Crack a gogo

Traditional climbing in Cadarese (Lombardia, Italy) became quite popular in the last few years. Stunning photos of climbing athletes like Barbara Zangerl and Jacobo Larcher made it a well-known spot. For all the trad climbing fans it is a little jewel hidden in valleys of Lombardia with some of the best trad climbing routes in the Alpes. Together with the boys and girls of the DAV rock climbing team ‚Felskader BW‘, I was excited to see whether Cadarese could fulfill all these promises. Thanks, Hannes Kutza for capturing these days in awesome photos.

My last experience with crack climbing and full hand jams was a few years ago in Iceland. We climbed an impressive wall with six-edged basalt pillars. Until the very end, I really struggled with the hand jams and suffered in the straight cracks between these pillars. Nevertheless, I was really looking forward to some trad climbing and also to some hand jamming, because it was a welcome variation to the sport climbing and bouldering of the last few years and good preparation for some alpine climbing. And I hoped to finally learn this hand jamming skills which everyone seems to have except me 🙂


‚Foglie Cadenti‘ (6a+) – one of the perfect crack lines in Cadarese.

The walls of Cadarese are hidden in the steep valley slopes and provide over 50 cracks from 4a to 8a. After a short ascent, the slopes release the view to huge granite walls streaked with small cracks. Standing at the foot of the wall, these walls seem really impressive but also quite terrifying at the same time. Except for some anchors, there are no other bolts in the wall. A perfect playground for challenging trad climbing …

Trad climbing is somehow quite different from sport climbing: the upcoming fear climbing high above the last bad placement, the desperation about the missing cam sizes and the helplessness in these huge cracks and chimneys. Every one of us was struggling on his own level with himself testing out his limits on routes between 6a and 8a.

The huge granite walls are quite impressive.
------
• _GIVEN TASK 1_
Decide whether each statement agrees with the Cadarese climbing text. Answer yes or no for each, quoting the words of the text that settle it.
(a) Apart from some anchors, the walls at Cadarese have no bolts.
(b) The writer's last experience with full hand jams was in Norway.
(c) Cadarese offers more than 50 cracks graded from 4a to 8a.
• _GIVEN TASK 2_
Pick up the Cadarese climbing text after its final sentence and keep writing.

(Dataset entries)
------
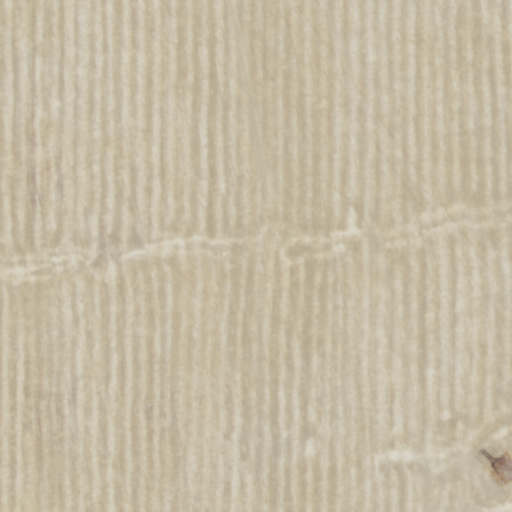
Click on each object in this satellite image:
power tower: (497, 475)
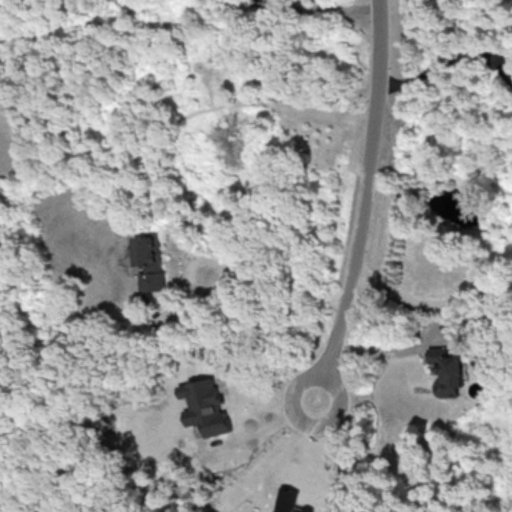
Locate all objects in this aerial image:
road: (320, 10)
road: (449, 62)
road: (369, 203)
building: (149, 260)
road: (227, 267)
road: (429, 309)
building: (445, 371)
building: (204, 406)
building: (288, 501)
------
• _TASK RESULT 1_
(a) Yes: "Except for some anchors, there are no other bolts in the wall."
(b) No: "My last experience with crack climbing and full hand jams was a few years ago in Iceland."
(c) Yes: "provide over 50 cracks from 4a to 8a"

• _TASK RESULT 2_
Some of used pushed on and on, while some switched to bolted routes. And Cadarese also provides some fully equipped routes in the main sector with grades between around 6a and 8b. This is perfect to get used to the granite rock or if you have some climbing partners who do not want to go trad.

On the right side of the main sector hides one of the highlights of Cadarese: ‚Crack a gogo‘ [6b] – a perfect little hand jam crack. We looked at multiple climbers struggling with the hand jams and decided to try this crack on our own … We had not the right cam sizes, so some Slovenian climbers offered us to toprope it at first. Laughing about it at the beginning, we were quite thankful about that offering afterward. These hand jams are super tricky, painful and exhausting if you are not used to it. But at least we got into the style after some tries and were able to climb it from the bottom to the top without resting. But no one of us dared to on the sharp end of the rope …

Cadarese also provides bolted routes like ‚Beslan memorial‘ (7c+).

After three days, it was time for us to leave back home. It was quite cool to see Cadarese which is indeed a little jewel for trad climbing and definitely worth a visit. Thanks for this cool trip ‚Felskader BW‘ and Hannes Kutza for these stunning photos. If you like the photos, check out his website or Instagram. Thanks, 3RD ROCK for your super cool clothes and your support.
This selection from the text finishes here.